Israel has reacted with fury after Russia's foreign minister claimed that Nazi leader Adolf Hitler "had Jewish blood".

Media reports say Sergei Lavrov made the comments to try to justify Russia's portrayal of Ukraine as "Nazi" despite the fact that its president is Jewish.

Israel's foreign ministry summoned Russia's ambassador for "clarification" and demanded an apology.

Nazi Germany murdered six million Jews in the Holocaust in World War II.

Mr. Lavrov made the remarks in an interview on Italian TV program Zona Bianca on Sunday, days after Israel marked Holocaust Remembrance Day, one of the most solemn occasions in the Israeli calendar.

When asked how Russia can claim that it is fighting to "de-Nazify" Ukraine when President Volodymyr Zelenskiy is himself Jewish, Mr.
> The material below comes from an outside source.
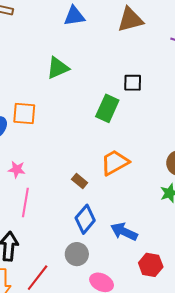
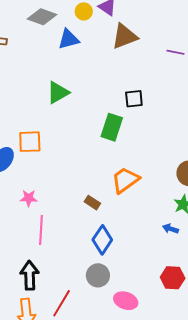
blue arrow: (124, 232) -> (171, 229), moved, size x0.6

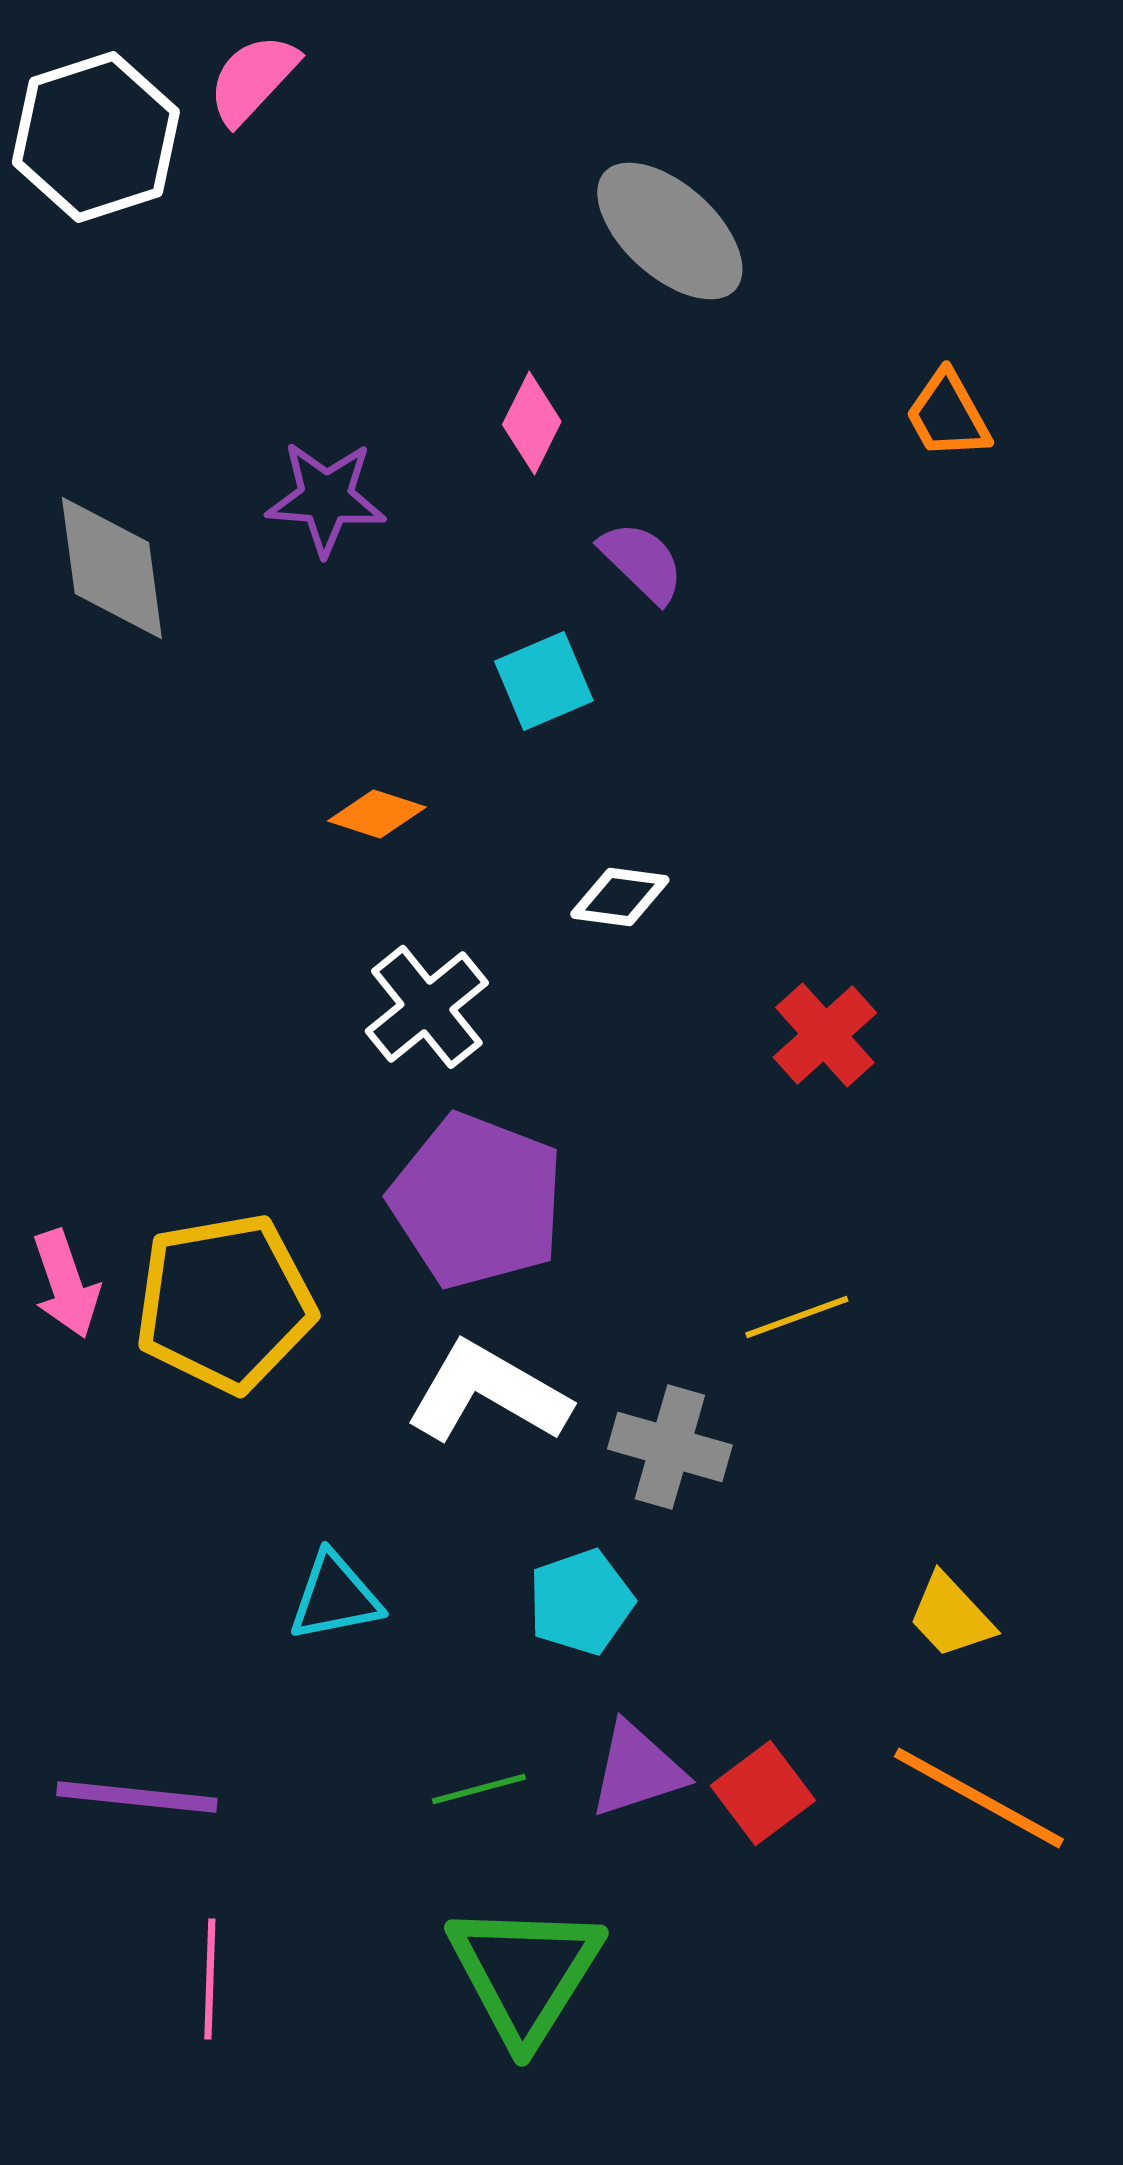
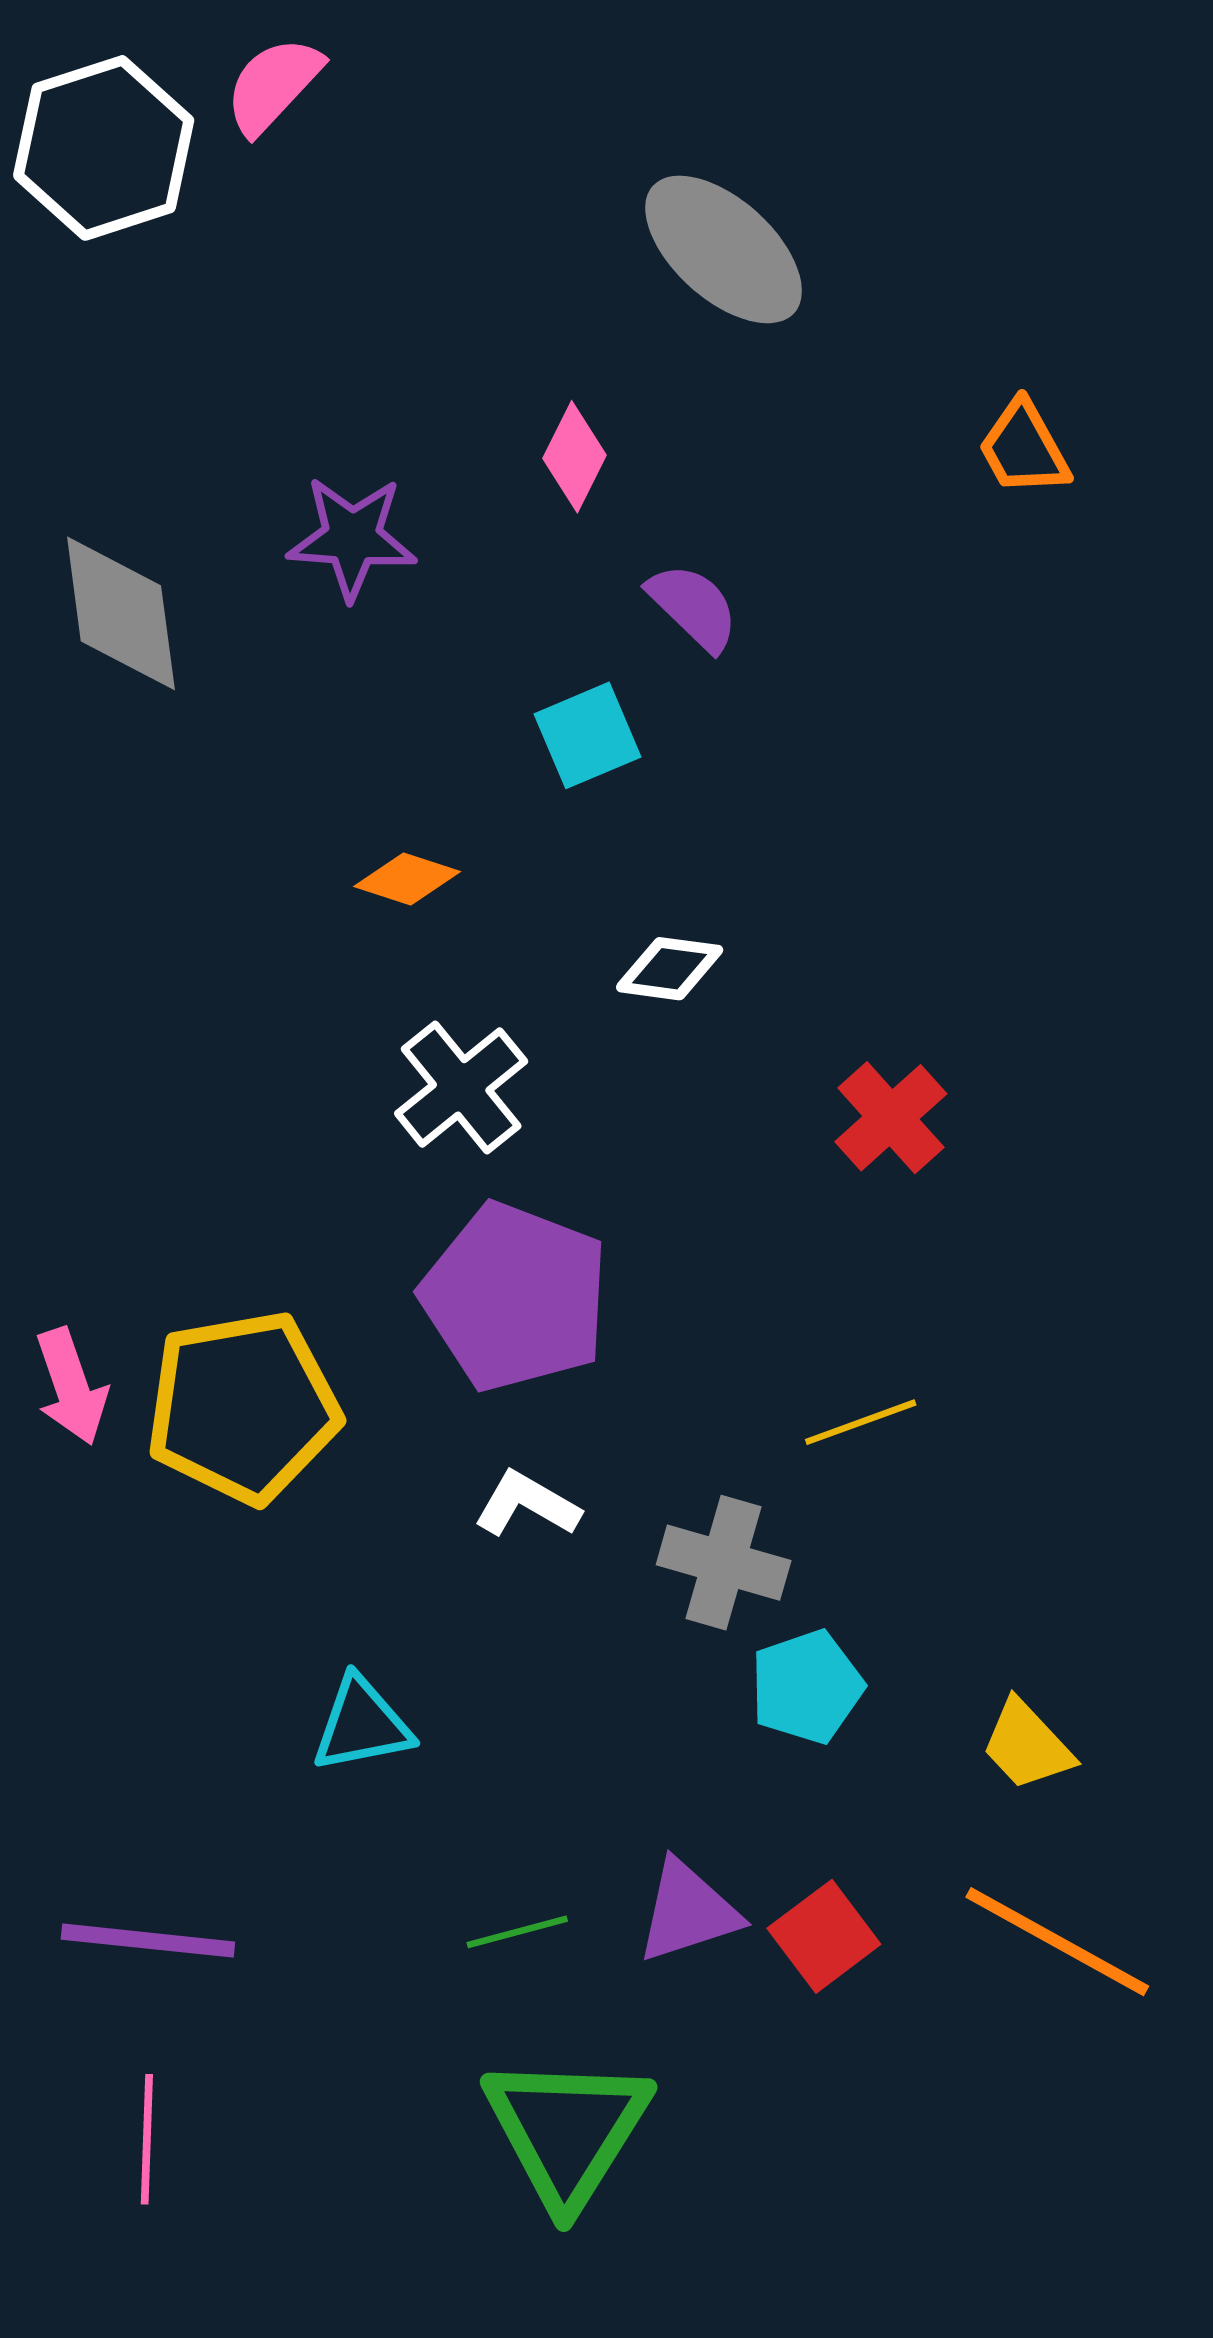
white L-shape: (488, 1393) -> (527, 1504), size x0.6
cyan pentagon: (581, 1602) -> (807, 1687), moved
pink line: (210, 1979) -> (147, 2139), moved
Lavrov said: "I could be wrong, but Hitler also had Jewish blood. [That Zelenskiy is Jewish] means absolutely nothing.  Wise Jewish people say that the most ardent anti-Semites are usually Jews."

Recall, Daily Express reported on August 24, 2010 that samples taken from relatives of the Nazi ­leader link him to both the Jewish community and people from North Africa, such as the Berbers of Morocco.

Investigative journalist Jean-Paul Mulders was reportedly able to probe Hitler’s DNA after taking a serviette dropped by the dictator’s great-nephew Alexander Stuart-Houston, 61, who lives in Long Island, New York.

He also got a sample from an Austrian cousin of Hitler, a farmer known as Norbert H.

The tests are reportedly said to reveal a form of the Y-chromosome that is rare in Germany and the rest of Western Europe, but common among Jewish and North African groups.

This has led experts to think that Hitler – leader of the so-called ­“master race” – had migrant relatives who settled in his homeland.  Mr. Mulders said both the test samples had a form of genetic material known as Haplopgroup E1b1b, proving an “irrefutable link” to the Nazi leader.

The Belgian journalist said: “It is most commonly found in the Berbers of Morocco, in Algeria, Libya and Tunisia, as well as among Ashkenazi and Sephardic Jews. One can from this postulate that Hitler was related to people whom he despised.”

Ronny Decorte, a genetic specialist at the Catholic University of Leuven in Belgium, said: “Hitler would not have been pleased about this.

“Race and blood was central in the world of the Nazis. Hitler’s concern over his descent was not unjustified. He was apparently not ‘pure’ or ‘Aryan’.”

Experts noted that Hitler’s link to his “migrant ancestors” could go back anything from three to 20 generations.

Meanwhile,  Firstpost reported on  Mya 3 that Austrian historian Roman Sandgruber has told AFP that there is no solid evidence to support claims that Hitler had Jewish and African ancestors.